**MATERIAL PROVIDED**
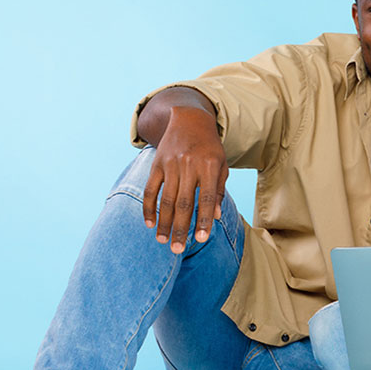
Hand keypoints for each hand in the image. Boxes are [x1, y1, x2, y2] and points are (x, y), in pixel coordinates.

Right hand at [142, 106, 228, 253]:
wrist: (189, 120)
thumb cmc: (210, 148)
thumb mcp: (221, 165)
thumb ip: (219, 191)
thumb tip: (215, 217)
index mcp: (210, 166)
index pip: (208, 198)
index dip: (204, 220)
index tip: (201, 239)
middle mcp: (190, 165)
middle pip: (184, 203)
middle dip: (180, 228)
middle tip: (177, 249)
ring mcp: (171, 164)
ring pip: (166, 199)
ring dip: (163, 222)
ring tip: (163, 241)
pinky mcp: (157, 164)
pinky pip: (150, 189)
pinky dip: (149, 207)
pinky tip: (150, 224)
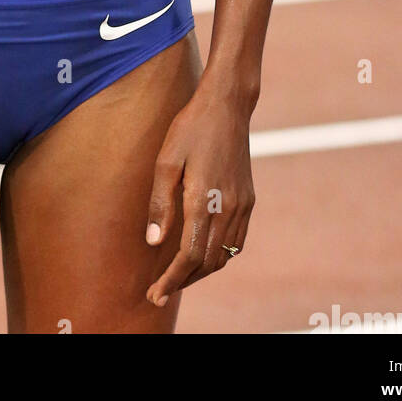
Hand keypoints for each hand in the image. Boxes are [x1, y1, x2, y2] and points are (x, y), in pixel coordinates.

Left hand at [144, 83, 254, 305]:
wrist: (227, 106)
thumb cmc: (190, 128)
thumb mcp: (166, 160)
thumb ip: (160, 203)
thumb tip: (153, 242)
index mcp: (204, 201)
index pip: (188, 257)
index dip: (171, 280)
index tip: (154, 295)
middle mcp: (228, 209)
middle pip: (207, 263)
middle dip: (183, 281)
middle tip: (159, 291)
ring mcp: (242, 206)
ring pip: (224, 256)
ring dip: (201, 272)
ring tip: (177, 277)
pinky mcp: (248, 200)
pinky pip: (236, 242)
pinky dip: (219, 256)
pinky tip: (202, 254)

**WORK REQUIRED**
Reproduce each line of the material containing the word "ring".

**TASK ANSWER**
ring mcp: (171, 164)
ring pip: (166, 199)
ring dip: (163, 222)
ring tip: (163, 241)
ring mcp: (242, 206)
ring pip: (224, 256)
ring dip: (201, 272)
ring tip: (177, 277)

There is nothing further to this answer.